Non ultimo vantaggio, il modello decisionale permette di veicolare all'interno della azienda quelle conoscenze di schedulazione spesso di natura "privata" ed esclusiva.

A fronte di questi obiettivi è stato implementato un modello di schedulazione basato sulla Programmazione Matematica Mista, in grado di fornire, a fronte di vincoli di produzione stabiliti di volta in volta dall'utente, il piano fattibile di minimo costo.

Il vincolo principale è il soddisfacimento della domanda finale, con precedenza alla domanda da soddisfare via nave. Per garantire la qualità del prodotto finale, è importante inoltre che gli impianti lavorino il più possibile in cascata, cioè senza stoccaggi intermedi di materiale.

Ogni impianto ha

  • una potenzialità produttiva minima e massima da rispettare
  • una certa resa
  • un insieme discreto di configurazioni di funzionamento ammissibili, ciascuna caratterizzata da un costo di set-up e da una durata minima ammissibile
  • Lo stoccaggio intermedio di ogni stream deve rispettare i vincoli di massima quantità stoccabile.

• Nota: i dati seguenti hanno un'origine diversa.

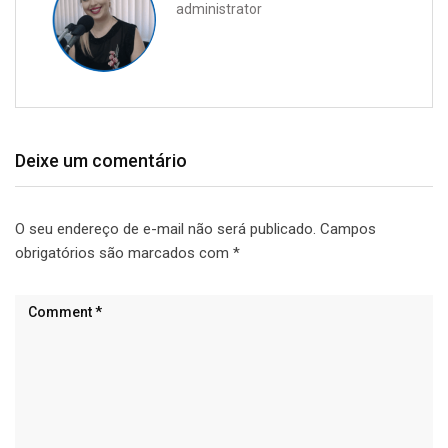
administrator
Deixe um comentário
O seu endereço de e-mail não será publicado.
Campos
obrigatórios são marcados com
*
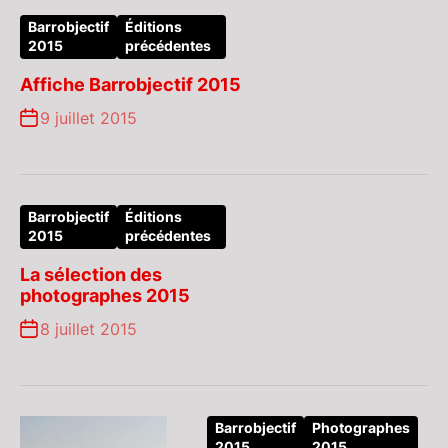
Barrobjectif
Éditions
2015
précédentes
Affiche Barrobjectif 2015
9 juillet 2015
Barrobjectif
Éditions
2015
précédentes
La sélection des
photographes 2015
8 juillet 2015
Barrobjectif
Photographes
2015
2015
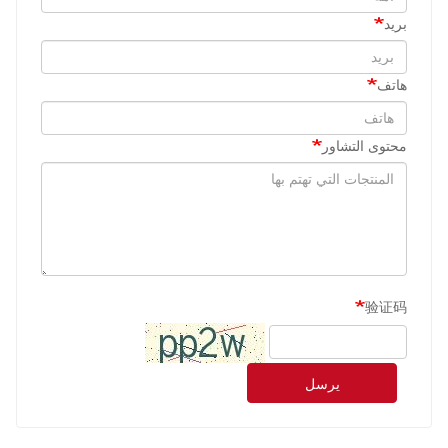
بريد
هاتف
محتوى التشاور
验证码
يرسل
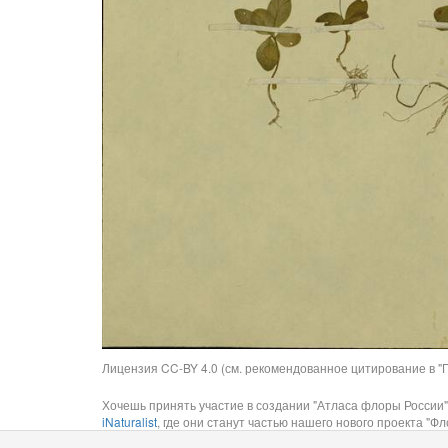
Лицензия CC-BY 4.0 (см. рекомендованное цитирование в "П
Хочешь принять участие в создании "Атласа флоры России"
iNaturalist
, где они станут частью нашего нового проекта "Фло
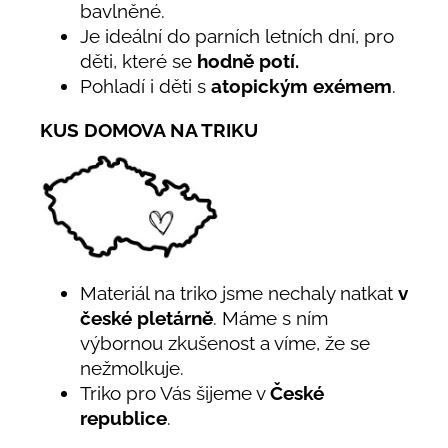
bavlněné.
Je ideální do parních letních dní, pro
děti, které se
hodně potí.
Pohladí i děti s
atopickým exémem
.
KUS DOMOVA NA TRIKU
Materiál na triko jsme nechaly natkat
v
české pletárně
. Máme s ním
výbornou zkušenost a víme, že se
nežmolkuje.
Triko pro Vás šijeme v
České
republice
.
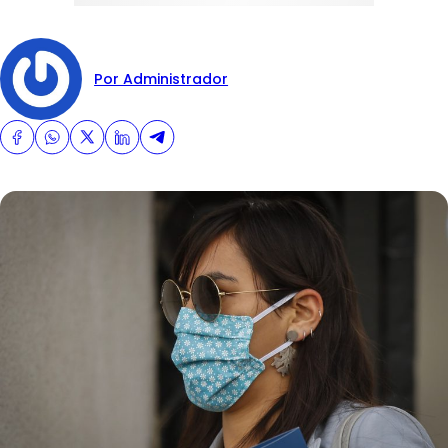
Por Administrador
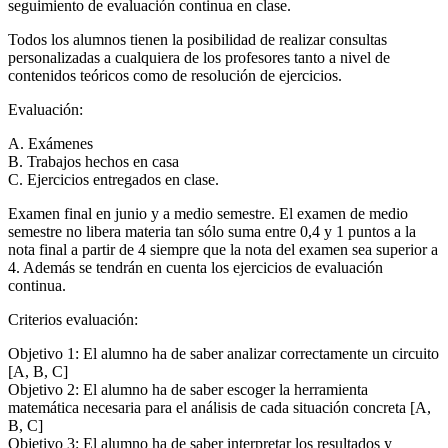
seguimiento de evaluación continua en clase.
Todos los alumnos tienen la posibilidad de realizar consultas
personalizadas a cualquiera de los profesores tanto a nivel de
contenidos teóricos como de resolución de ejercicios.
Evaluación:
A. Exámenes
B. Trabajos hechos en casa
C. Ejercicios entregados en clase.
Examen final en junio y a medio semestre. El examen de medio
semestre no libera materia tan sólo suma entre 0,4 y 1 puntos a la
nota final a partir de 4 siempre que la nota del examen sea superior a
4. Además se tendrán en cuenta los ejercicios de evaluación
continua.
Criterios evaluación:
Objetivo 1: El alumno ha de saber analizar correctamente un circuito
[A, B, C]
Objetivo 2: El alumno ha de saber escoger la herramienta
matemática necesaria para el análisis de cada situación concreta [A,
B, C]
Objetivo 3: El alumno ha de saber interpretar los resultados y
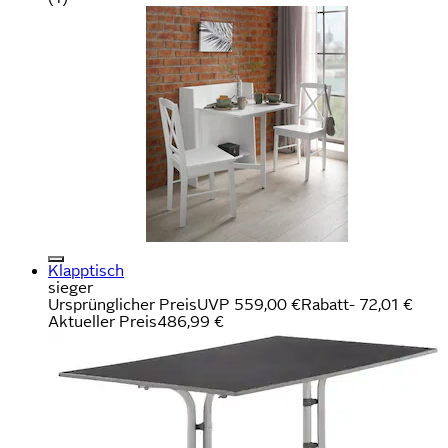
Klapptisch
sieger
Ursprünglicher Preis
UVP 559,00 €
Rabatt
- 72,01 €
Aktueller Preis
486,99 €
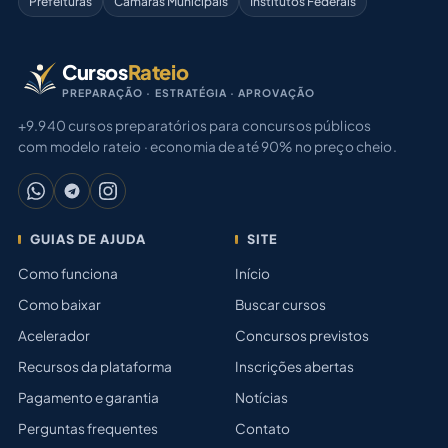
Prefeituras
Câmaras Municipais
Institutos Federais
Cursos
Rateio
PREPARAÇÃO · ESTRATÉGIA · APROVAÇÃO
+9.940 cursos preparatórios para concursos públicos
com modelo rateio · economia de até 90% no preço cheio.
GUIAS DE AJUDA
SITE
Como funciona
Início
Como baixar
Buscar cursos
Acelerador
Concursos previstos
Recursos da plataforma
Inscrições abertas
Pagamento e garantia
Notícias
Perguntas frequentes
Contato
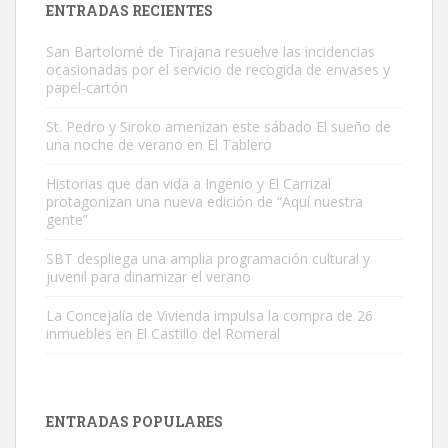
ENTRADAS RECIENTES
San Bartolomé de Tirajana resuelve las incidencias
ocasionadas por el servicio de recogida de envases y
papel-cartón
St. Pedro y Siroko amenizan este sábado El sueño de
una noche de verano en El Tablero
Gato manso encontrado
Este gato macho ha aparecido en la calle hace menos de un mes,
Historias que dan vida a Ingenio y El Carrizal
protagonizan una nueva edición de “Aquí nuestra
es muy manso y extremadamente cari...
gente”
Leales.org » Gran Canaria
|
9.7.2025
SBT despliega una amplia programación cultural y
juvenil para dinamizar el verano
La Concejalía de Vivienda impulsa la compra de 26
inmuebles en El Castillo del Romeral
Adopción urgente
Busco adopción responsable para mi perra. Pastor alemán,
ENTRADAS POPULARES
hembra, 4 años. Por motivos personales ...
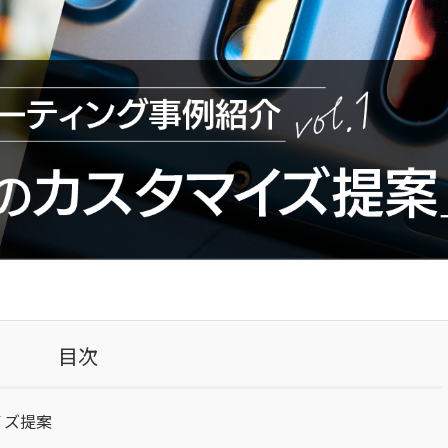
目次
イズ提案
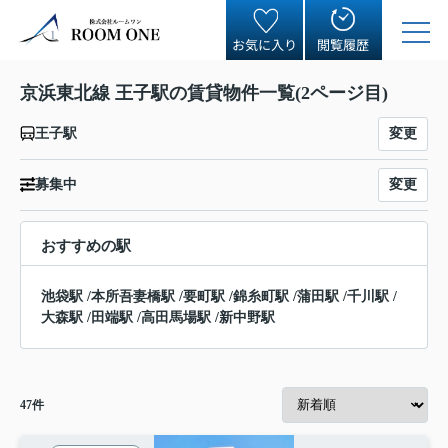
お気に入り
閲覧履歴
京浜東北線 王子駅の賃貸物件一覧(2ページ目)
変更
王子駅
変更
募集中
おすすめの駅
池袋駅
/
本所吾妻橋駅
/
要町駅
/
錦糸町駅
/
蒲田駅
/
千川駅
/
大森駅
/
田端駅
/
高田馬場駅
/
新中野駅
47
件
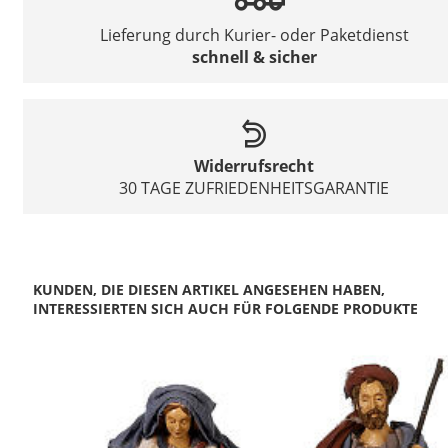
Lieferung durch Kurier- oder Paketdienst
schnell & sicher
Widerrufsrecht
30 TAGE ZUFRIEDENHEITSGARANTIE
KUNDEN, DIE DIESEN ARTIKEL ANGESEHEN HABEN,
INTERESSIERTEN SICH AUCH FÜR FOLGENDE PRODUKTE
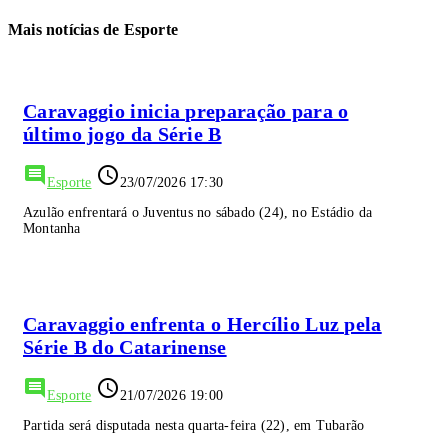
Mais notícias de Esporte
Caravaggio inicia preparação para o
último jogo da Série B
comment
access_time
Esporte
23/07/2026 17:30
Azulão enfrentará o Juventus no sábado (24), no Estádio da
Montanha
Caravaggio enfrenta o Hercílio Luz pela
Série B do Catarinense
comment
access_time
Esporte
21/07/2026 19:00
Partida será disputada nesta quarta-feira (22), em Tubarão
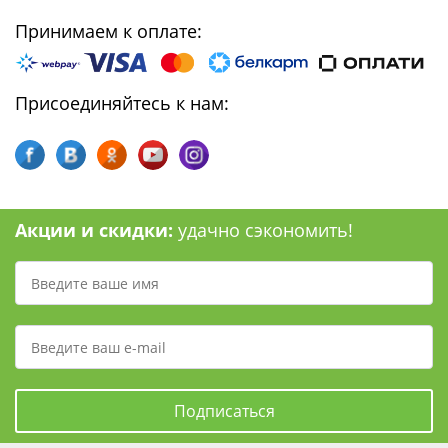
Принимаем к оплате:
Присоединяйтесь к нам:
Акции и скидки:
удачно сэкономить!
Подписаться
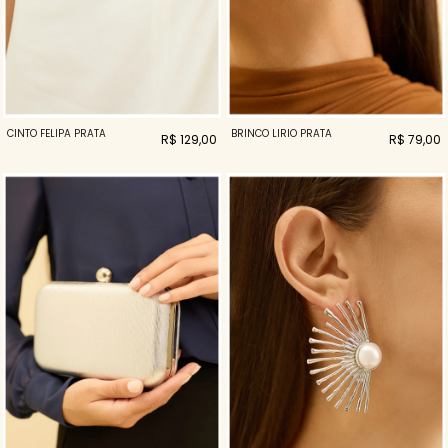
CINTO FELIPA PRATA
BRINCO LIRIO PRATA
R$ 129,00
R$ 79,00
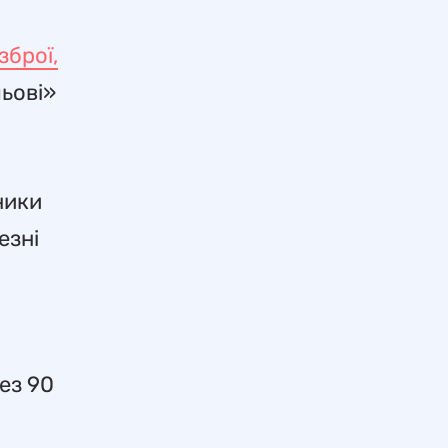
зброї,
льові»
ники
езні
ез 90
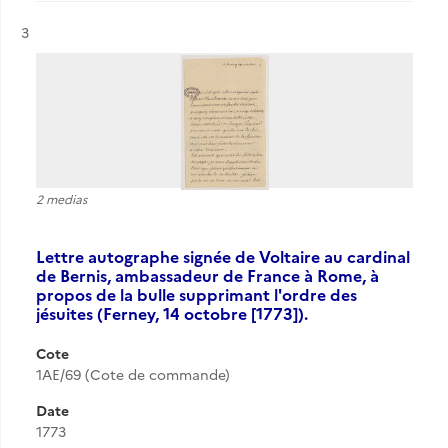
Résultat n°
3
2 medias
Lettre autographe signée de Voltaire au cardinal
de Bernis, ambassadeur de France à Rome, à
propos de la bulle supprimant l'ordre des
jésuites (Ferney, 14 octobre [1773]).
Cote
1AE/69 (Cote de commande)
Date
1773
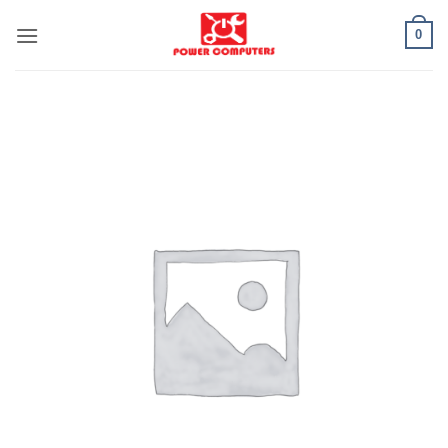
Salta
0
ai
contenuti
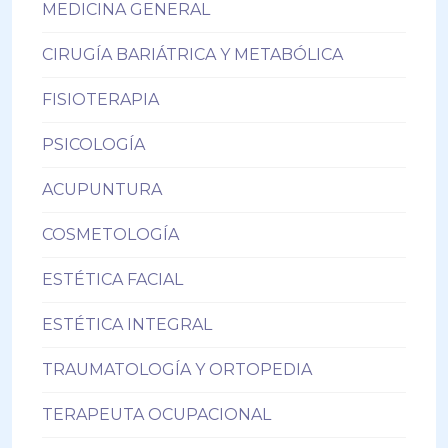
MEDICINA GENERAL
CIRUGÍA BARIÁTRICA Y METABÓLICA
FISIOTERAPIA
PSICOLOGÍA
ACUPUNTURA
COSMETOLOGÍA
ESTÉTICA FACIAL
ESTÉTICA INTEGRAL
TRAUMATOLOGÍA Y ORTOPEDIA
TERAPEUTA OCUPACIONAL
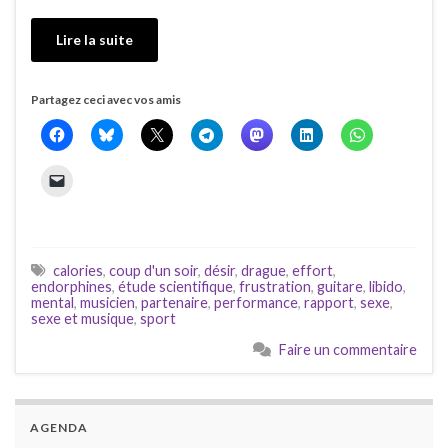
Lire la suite
Partagez ceci avec vos amis
calories
,
coup d'un soir
,
désir
,
drague
,
effort
,
endorphines
,
étude scientifique
,
frustration
,
guitare
,
libido
,
mental
,
musicien
,
partenaire
,
performance
,
rapport
,
sexe
,
sexe et musique
,
sport
Faire un commentaire
AGENDA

A fronte di questi vincoli, il modello fornisce un piano produttivo ottimo in termini di:

  • costo di mantenimento a scorta distinto per prodotto
  • costo di deterioramento qualità
  • costo di set-up per il cambio della configurazione degli impianti
  • costo di mancato soddisfacimento della domanda, distinto per le spedizioni via nave e via terra

I risultati della Programmazione Matematica sono quindi mostrati all'utente tramite una interfaccia grafica evoluta (Planning Board), integrata nel prodotto software Mimi.

Da questa prima soluzione si possono poi, in maniera interattiva e guidata dalla grafica, generare dei set di soluzioni alternative (analisi what-if).

Al cambio delle variabili che definiscono lo scenario, il sistema permette di rigenerare rapidamente il nuovo piano ottimale, in costante feedback con l'ambiente operativo.